**Task goal:**
Reproduce the text of each item below word for word, leaving out the pictures.

Segment Start: Information provided

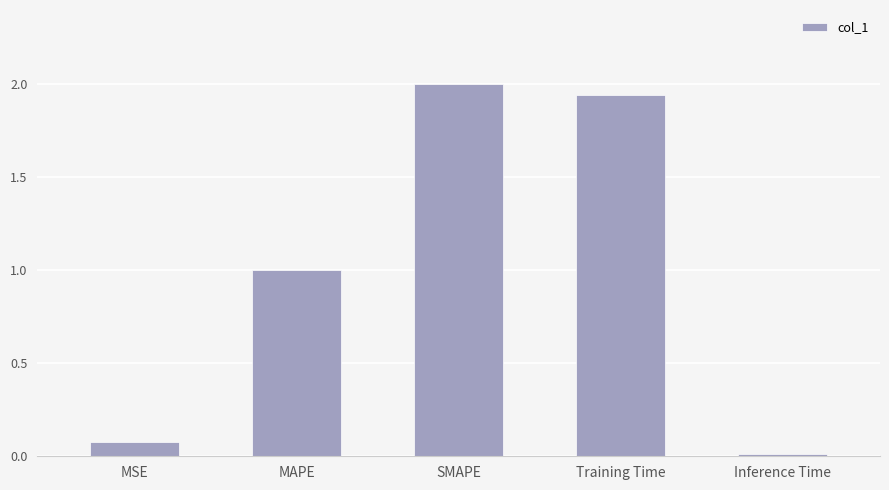

What is the difference between the maximum and minimum values?

2.0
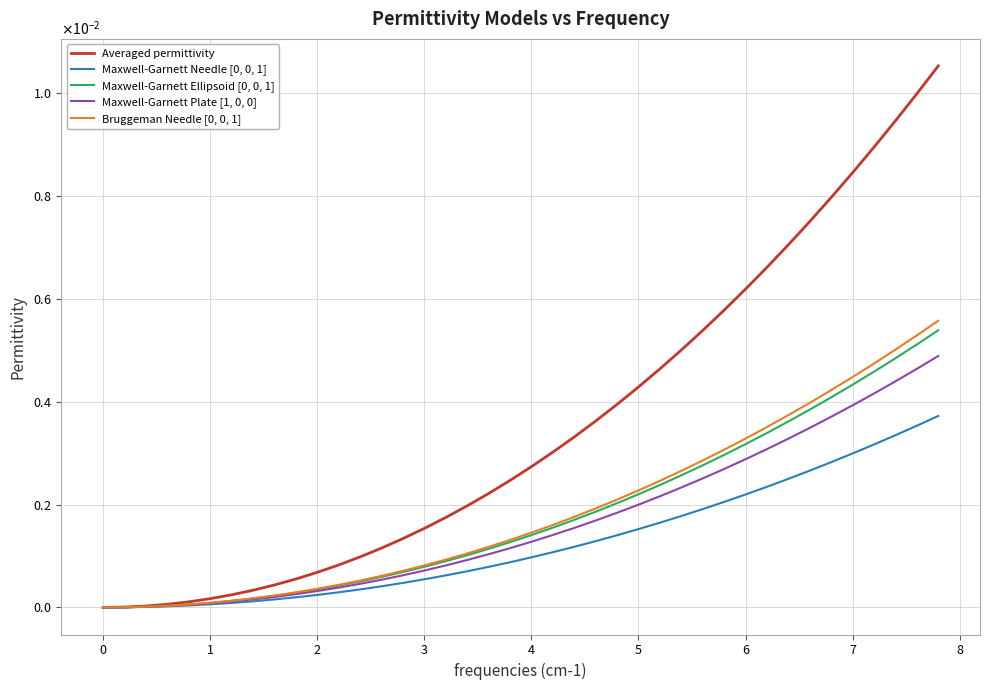

Is this an area chart (filled region under the line)?

No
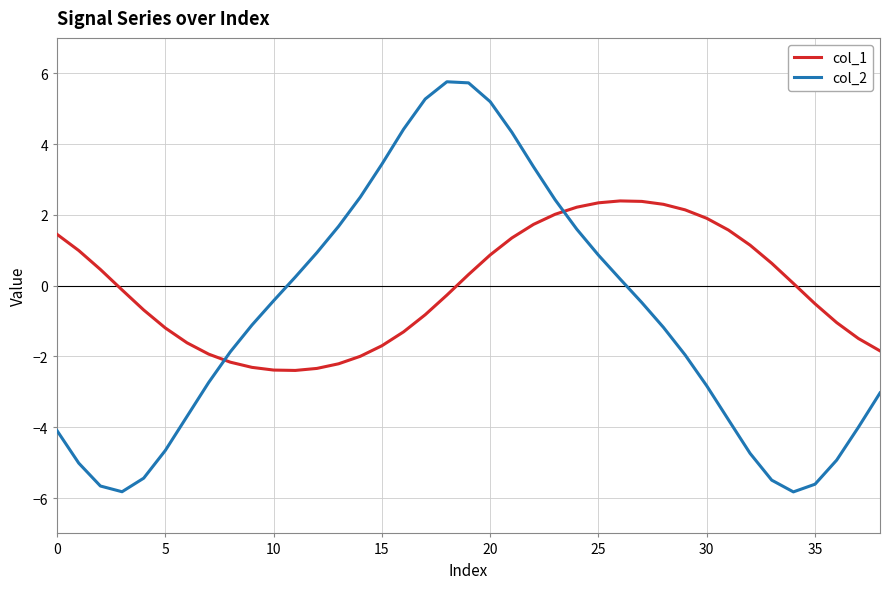

Which series has the widest spread of values?

col_2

Segment End: Information provided

**Reply:**
What is the difference between the maximum and minimum values?

2.0

Is this an area chart (filled region under the line)?

No

Which series has the widest spread of values?

col_2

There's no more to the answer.